Craft beer enthusiasts will be interested in this touch: The space will feature two four-tap private booths for self-serve beer and a self-serve communal beer wall with six taps.

While "farm to table" is a term bandied about loosely these days, Mijares said the first two American Social locations work hard to source produce, beer and other products locally, and that they refer to their kitchens as "scratch kitchens" where no prepared foods are purchased.

With a demographic target of working professionals ages 25 to 55, Mijares said the design of their restaurants is his mother's job, bringing a woman's touch to a sports bar so that "there is harmony and both men and women feel comfortable."

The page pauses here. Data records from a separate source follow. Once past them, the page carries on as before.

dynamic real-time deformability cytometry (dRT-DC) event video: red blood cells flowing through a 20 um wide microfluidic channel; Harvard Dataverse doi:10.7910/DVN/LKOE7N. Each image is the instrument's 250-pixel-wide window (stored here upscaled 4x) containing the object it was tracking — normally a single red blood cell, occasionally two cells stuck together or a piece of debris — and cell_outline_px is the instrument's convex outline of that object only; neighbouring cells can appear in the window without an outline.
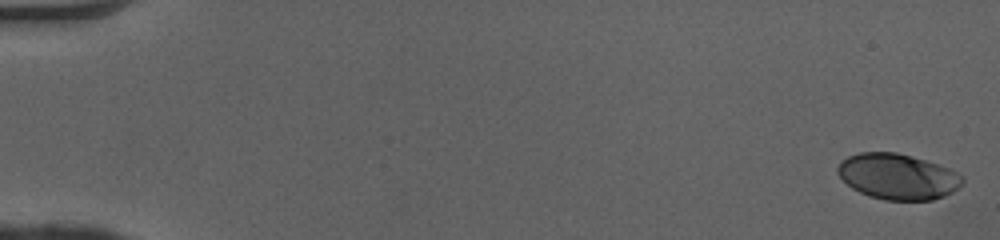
{"species": "human", "species_latin": "Homo sapiens", "temperature_condition": "cold", "stored_images_in_passage": 51, "camera_frame_rate_fps": 3000, "um_per_image_px": 0.085, "donor": {"sex": "female"}, "frame": {"image": 1, "passage_image": 1, "time_ms": 0.0, "image_size_px": [1000, 240], "cell_outline_px": [[964, 184], [952, 192], [944, 196], [932, 200], [884, 200], [868, 196], [852, 188], [836, 172], [836, 168], [840, 160], [848, 156], [860, 152], [896, 152], [912, 156], [948, 168], [964, 176]], "centroid_in_image_um": [76.3, 15.01], "position_along_channel_um": 8.7, "area_um2": 33.35}}
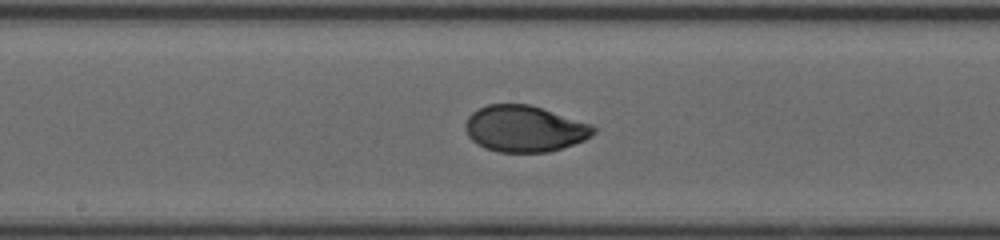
{"frame": {"image": 2, "passage_image": 28, "time_ms": 9.0, "image_size_px": [1000, 240], "cell_outline_px": [[596, 132], [592, 136], [584, 140], [548, 152], [500, 152], [484, 148], [472, 140], [468, 136], [464, 128], [464, 124], [468, 116], [472, 112], [488, 104], [528, 104], [592, 124], [596, 128]], "centroid_in_image_um": [44.57, 10.94], "position_along_channel_um": 203.6, "area_um2": 34.51}}
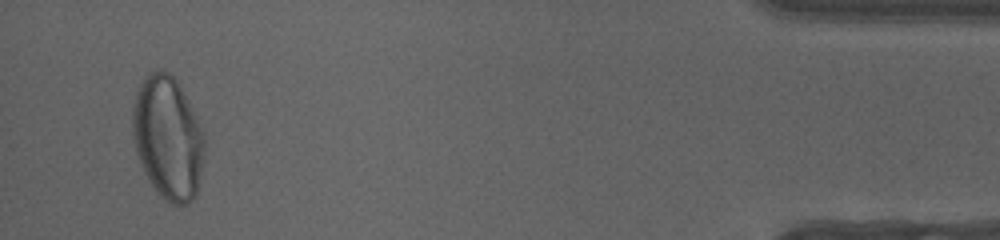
{"frame": {"image": 3, "passage_image": 49, "time_ms": 16.0, "image_size_px": [1000, 240], "cell_outline_px": [[204, 156], [200, 180], [196, 196], [188, 204], [172, 204], [164, 200], [156, 192], [148, 180], [140, 164], [136, 152], [132, 136], [132, 104], [136, 92], [144, 76], [148, 72], [156, 68], [164, 68], [176, 80], [188, 100], [204, 136]], "centroid_in_image_um": [14.24, 11.71], "position_along_channel_um": 421.0, "area_um2": 52.19}, "authors_computed_cell_mechanics": {"area_um2": 34.7378, "velocity_mm_per_s": 4.0921, "shape_relaxation_time_tau1_ms": 4.6352, "shape_relaxation_time_tau2_ms": null, "deformation_change_tau1": 0.1884, "deformation_change_tau2": null}}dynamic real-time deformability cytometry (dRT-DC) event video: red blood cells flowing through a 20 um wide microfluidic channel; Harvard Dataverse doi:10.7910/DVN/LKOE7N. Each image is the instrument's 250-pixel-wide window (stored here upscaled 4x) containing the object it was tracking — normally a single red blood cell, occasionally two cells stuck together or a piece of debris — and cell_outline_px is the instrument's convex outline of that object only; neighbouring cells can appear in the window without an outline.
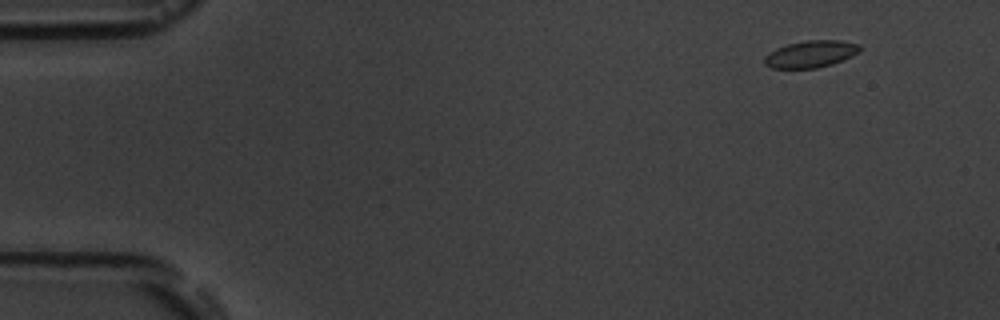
{"species": "common noctule bat (a hibernating species)", "species_latin": "Nyctalus noctula", "temperature_condition": "room temperature", "stored_images_in_passage": 7, "camera_frame_rate_fps": 3000, "um_per_image_px": 0.085, "animal": {"sex": "male", "body_mass_g": 19.5, "forearm_length_mm": 54.6}, "frame": {"image": 1, "passage_image": 2, "time_ms": 1.333, "image_size_px": [1000, 320], "cell_outline_px": [[860, 52], [844, 60], [832, 64], [816, 68], [772, 68], [764, 64], [764, 56], [768, 52], [776, 48], [788, 44], [808, 40], [840, 40], [860, 44]], "centroid_in_image_um": [68.92, 4.59], "position_along_channel_um": 16.1, "area_um2": 15.09}}
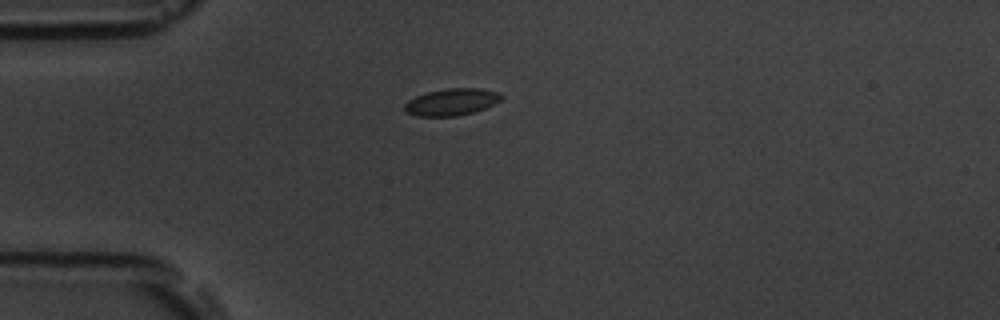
{"frame": {"image": 2, "passage_image": 5, "time_ms": 4.667, "image_size_px": [1000, 320], "cell_outline_px": [[504, 96], [500, 100], [484, 108], [472, 112], [456, 116], [416, 116], [404, 112], [404, 104], [408, 100], [416, 96], [428, 92], [448, 88], [480, 88], [500, 92]], "centroid_in_image_um": [38.37, 8.66], "position_along_channel_um": 46.6, "area_um2": 15.14}}
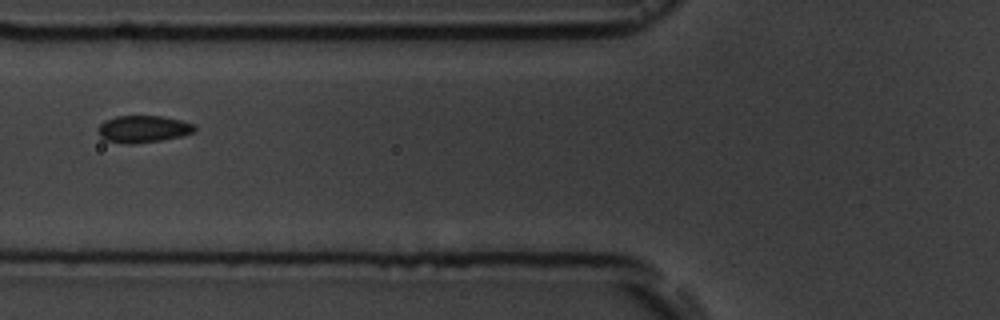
{"frame": {"image": 3, "passage_image": 7, "time_ms": 7.0, "image_size_px": [1000, 320], "cell_outline_px": [[196, 128], [192, 132], [180, 136], [160, 140], [132, 144], [128, 144], [104, 140], [96, 132], [96, 128], [104, 120], [116, 116], [164, 116], [196, 124]], "centroid_in_image_um": [12.12, 10.96], "position_along_channel_um": 113.7, "area_um2": 15.32}}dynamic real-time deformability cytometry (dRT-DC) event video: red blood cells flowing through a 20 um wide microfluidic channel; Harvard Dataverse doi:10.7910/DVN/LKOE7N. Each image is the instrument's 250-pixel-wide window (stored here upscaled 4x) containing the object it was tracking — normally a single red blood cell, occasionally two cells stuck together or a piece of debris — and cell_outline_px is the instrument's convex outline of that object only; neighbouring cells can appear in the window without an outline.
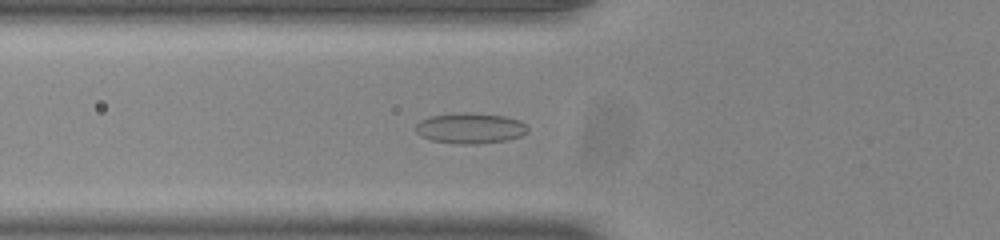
{"species": "common noctule bat (a hibernating species)", "species_latin": "Nyctalus noctula", "temperature_condition": "room temperature", "stored_images_in_passage": 44, "camera_frame_rate_fps": 3000, "um_per_image_px": 0.085, "animal": {"sex": "male", "body_mass_g": 20.0, "forearm_length_mm": 53.3}, "frame": {"image": 1, "passage_image": 10, "time_ms": 3.0, "image_size_px": [1000, 240], "cell_outline_px": [[528, 132], [520, 136], [508, 140], [480, 144], [460, 144], [432, 140], [420, 136], [416, 132], [416, 124], [420, 120], [428, 116], [460, 112], [464, 112], [504, 116], [520, 120], [528, 128]], "centroid_in_image_um": [39.96, 10.9], "position_along_channel_um": 85.8, "area_um2": 20.11}}
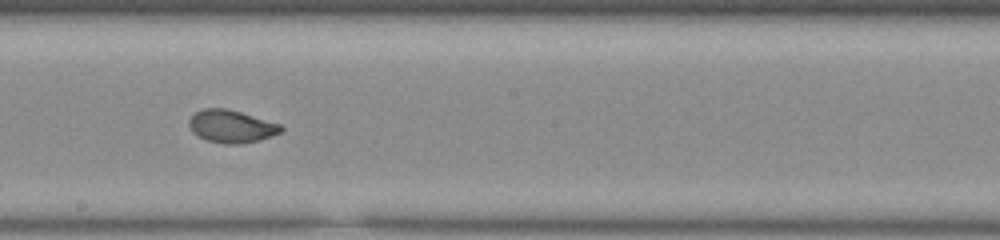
{"frame": {"image": 2, "passage_image": 21, "time_ms": 6.667, "image_size_px": [1000, 240], "cell_outline_px": [[284, 128], [280, 132], [272, 136], [260, 140], [240, 144], [224, 144], [208, 140], [196, 136], [192, 132], [188, 124], [188, 120], [200, 108], [224, 108], [240, 112], [280, 124]], "centroid_in_image_um": [19.63, 10.75], "position_along_channel_um": 228.6, "area_um2": 17.51}}
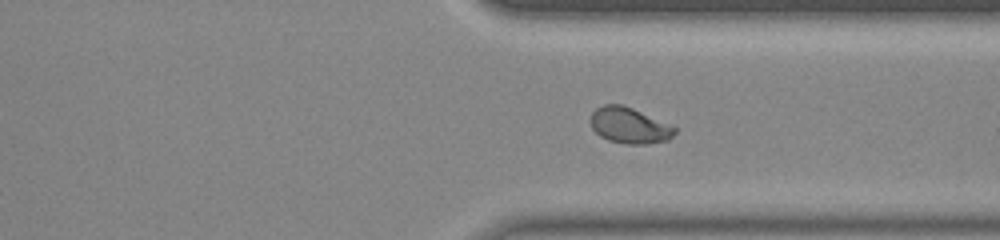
{"frame": {"image": 3, "passage_image": 31, "time_ms": 10.0, "image_size_px": [1000, 240], "cell_outline_px": [[676, 132], [668, 140], [648, 144], [624, 144], [608, 140], [600, 136], [592, 128], [588, 120], [592, 112], [596, 108], [604, 104], [620, 104], [632, 108], [676, 128]], "centroid_in_image_um": [53.44, 10.67], "position_along_channel_um": 358.0, "area_um2": 17.57}}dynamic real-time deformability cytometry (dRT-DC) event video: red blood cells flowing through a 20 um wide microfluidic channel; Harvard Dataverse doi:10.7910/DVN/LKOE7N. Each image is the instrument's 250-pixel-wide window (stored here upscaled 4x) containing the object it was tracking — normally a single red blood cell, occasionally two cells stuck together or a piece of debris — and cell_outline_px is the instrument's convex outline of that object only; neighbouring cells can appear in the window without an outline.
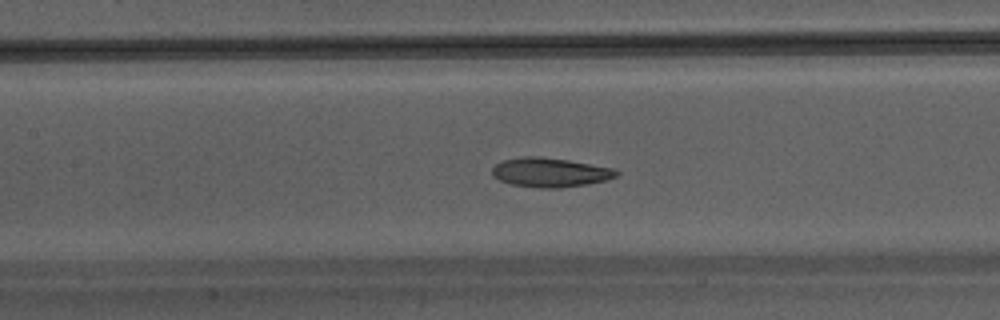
{"species": "Egyptian fruit bat (a non-hibernating species)", "species_latin": "Rousettus aegyptiacus", "temperature_condition": "warm", "stored_images_in_passage": 46, "segment_of_instrument_passage": [1, 2], "camera_frame_rate_fps": 3000, "um_per_image_px": 0.085, "animal": {"sex": "male"}, "frame": {"image": 1, "passage_image": 21, "time_ms": 6.667, "image_size_px": [1000, 320], "cell_outline_px": [[620, 172], [616, 176], [604, 180], [588, 184], [560, 188], [540, 188], [512, 184], [500, 180], [492, 176], [492, 168], [496, 164], [504, 160], [524, 156], [540, 156], [568, 160], [616, 168]], "centroid_in_image_um": [46.77, 14.65], "position_along_channel_um": 160.6, "area_um2": 21.21}}
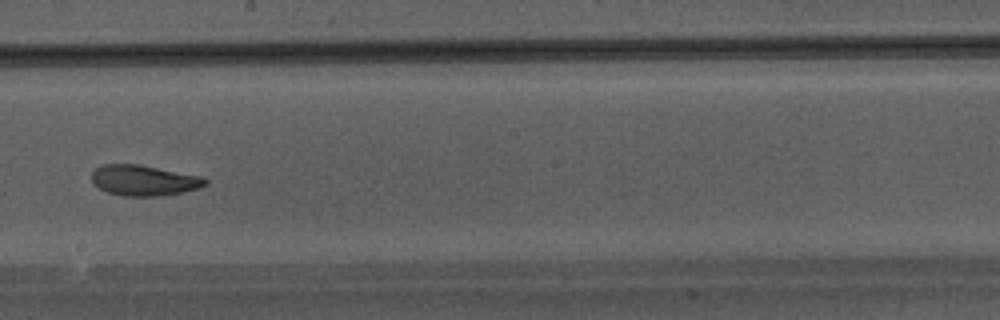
{"frame": {"image": 2, "passage_image": 26, "time_ms": 8.333, "image_size_px": [1000, 320], "cell_outline_px": [[208, 184], [200, 188], [180, 192], [156, 196], [124, 196], [108, 192], [92, 184], [92, 172], [100, 164], [140, 164], [200, 176], [208, 180]], "centroid_in_image_um": [12.21, 15.32], "position_along_channel_um": 236.0, "area_um2": 20.23}}
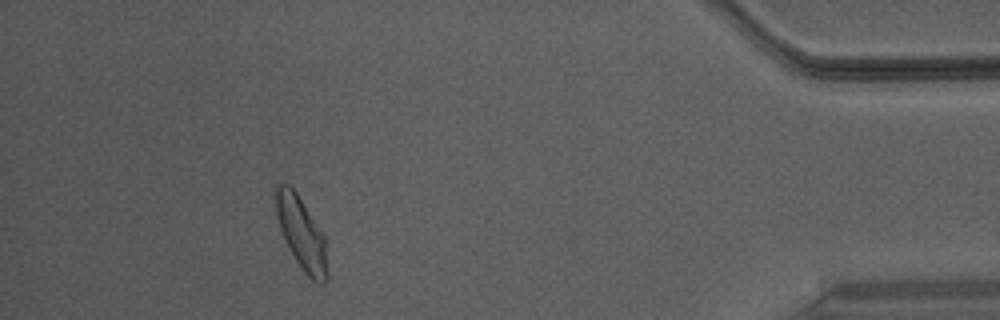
{"frame": {"image": 3, "passage_image": 41, "time_ms": 13.333, "image_size_px": [1000, 320], "cell_outline_px": [[328, 276], [324, 284], [320, 284], [312, 280], [300, 268], [288, 248], [284, 240], [276, 216], [272, 188], [276, 184], [288, 184], [296, 192], [324, 236], [328, 272]], "centroid_in_image_um": [25.57, 19.82], "position_along_channel_um": 409.6, "area_um2": 21.96}}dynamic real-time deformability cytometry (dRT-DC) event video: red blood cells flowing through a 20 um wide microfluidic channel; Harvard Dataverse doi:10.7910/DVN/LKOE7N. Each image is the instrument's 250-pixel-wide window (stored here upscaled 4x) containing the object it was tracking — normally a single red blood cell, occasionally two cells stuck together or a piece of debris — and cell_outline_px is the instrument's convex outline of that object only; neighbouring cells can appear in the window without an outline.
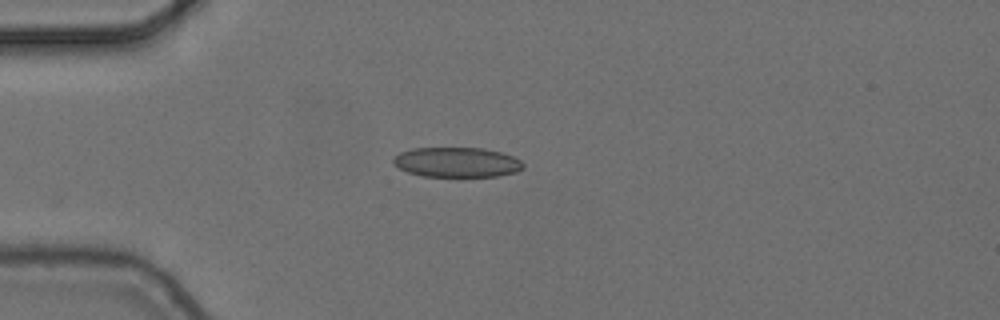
{"species": "common noctule bat (a hibernating species)", "species_latin": "Nyctalus noctula", "temperature_condition": "cold", "stored_images_in_passage": 5, "camera_frame_rate_fps": 3000, "um_per_image_px": 0.085, "animal": {"sex": "female", "body_mass_g": 24.6, "forearm_length_mm": 56.2}, "frame": {"image": 1, "passage_image": 3, "time_ms": 0.667, "image_size_px": [1000, 320], "cell_outline_px": [[524, 168], [516, 172], [496, 176], [424, 176], [408, 172], [392, 164], [392, 160], [400, 152], [412, 148], [484, 148], [500, 152], [512, 156], [520, 160], [524, 164]], "centroid_in_image_um": [38.83, 13.78], "position_along_channel_um": 46.2, "area_um2": 22.54}}
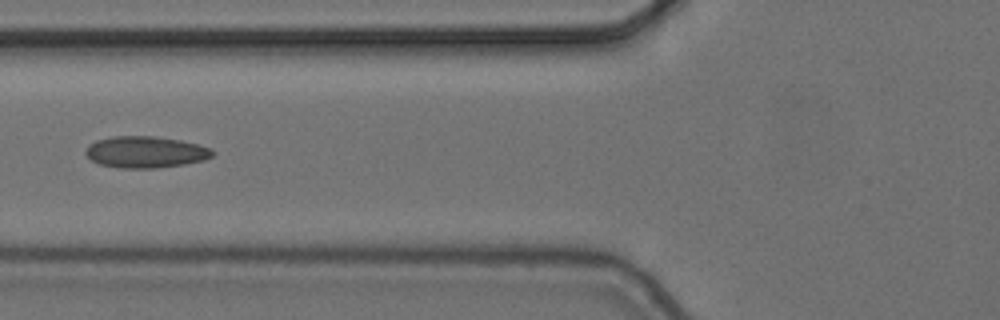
{"frame": {"image": 2, "passage_image": 5, "time_ms": 1.333, "image_size_px": [1000, 320], "cell_outline_px": [[216, 152], [212, 156], [204, 160], [184, 164], [156, 168], [120, 168], [100, 164], [92, 160], [84, 152], [88, 144], [96, 140], [112, 136], [156, 136], [180, 140], [212, 148]], "centroid_in_image_um": [12.37, 12.92], "position_along_channel_um": 113.4, "area_um2": 23.41}}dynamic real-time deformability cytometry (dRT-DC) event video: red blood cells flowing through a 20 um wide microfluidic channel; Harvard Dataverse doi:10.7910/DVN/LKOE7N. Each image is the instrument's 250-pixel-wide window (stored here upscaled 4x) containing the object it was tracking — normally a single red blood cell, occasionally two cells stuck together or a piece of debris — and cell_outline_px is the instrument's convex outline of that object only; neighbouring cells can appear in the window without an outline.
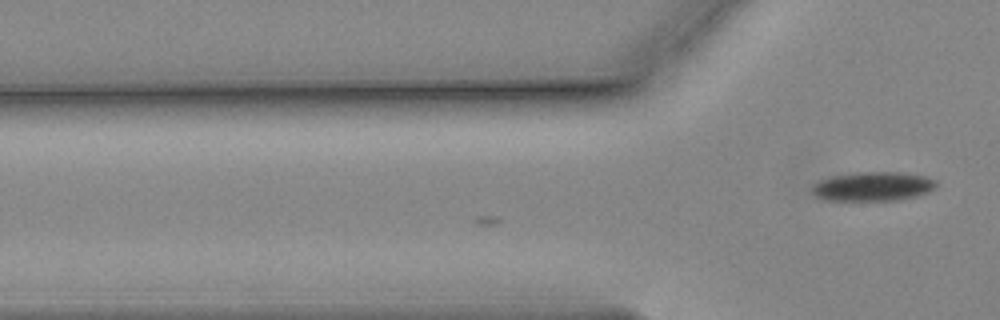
{"species": "common noctule bat (a hibernating species)", "species_latin": "Nyctalus noctula", "temperature_condition": "cold", "stored_images_in_passage": 2, "camera_frame_rate_fps": 3000, "um_per_image_px": 0.085, "animal": {"sex": "male", "body_mass_g": 19.2, "forearm_length_mm": 51.8}, "frame": {"image": 1, "passage_image": 2, "time_ms": 0.333, "image_size_px": [1000, 320], "cell_outline_px": [[936, 188], [928, 192], [916, 196], [896, 200], [820, 200], [812, 196], [808, 192], [808, 188], [812, 184], [820, 180], [832, 176], [860, 172], [896, 172], [928, 176], [936, 180]], "centroid_in_image_um": [74.11, 15.85], "position_along_channel_um": 51.7, "area_um2": 21.5}}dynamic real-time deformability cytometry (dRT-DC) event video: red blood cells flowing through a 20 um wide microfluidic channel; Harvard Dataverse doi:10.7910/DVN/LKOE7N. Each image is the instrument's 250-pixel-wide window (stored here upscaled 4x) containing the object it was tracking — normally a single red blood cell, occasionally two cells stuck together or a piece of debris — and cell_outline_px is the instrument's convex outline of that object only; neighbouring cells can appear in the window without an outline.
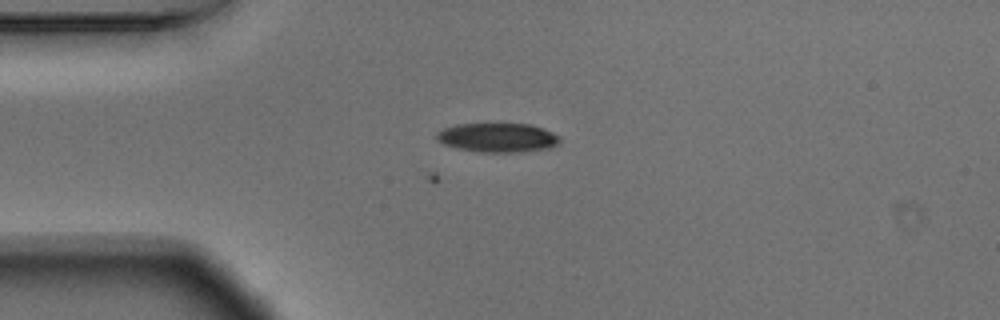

Mijares anticipates that the project will generate 120 jobs in the Tampa area.

And count yet one more restaurant among Tampa's growing roster.

MetWest International is adding Thai Prime to its already stacked lineup at its retail center across from International Plaza and Tampa International Airport. Joining Cooper's Hawk Winery and Restaurant, Kona Grill, Texas de Brazil and Del Frisco's Grille, Thai Prime will open its doors in December, owner David Chong said.

Chong has proved his Thai chops at Thai Samurai in New Port Richey over the past six years and comes from a multigenerational restaurant family. Also involved in the project is his son, Michael, a culinary school graduate who has most recently worked with Hyatt. His daughter, Krista, has been the sushi chef at Thai Samurai.

The 2,613-square-foot space will have 176 seats indoors and out, as well as a full liquor bar, and will service a dense area of office workers.

"MetWest alone has over 3,500 employees with thousands more employed within 2 miles," Chong said. Still, this is a large undertaking for a cuisine traditionally more likely to be smaller-scale "mom and pops."

Chong is confident: There are no other Thai restaurant nearby, the three MetWest office buildings will at some point be joined by a fourth, and the pedestrian-friendly, urban-oriented development will eventually include an apartment community and hotel.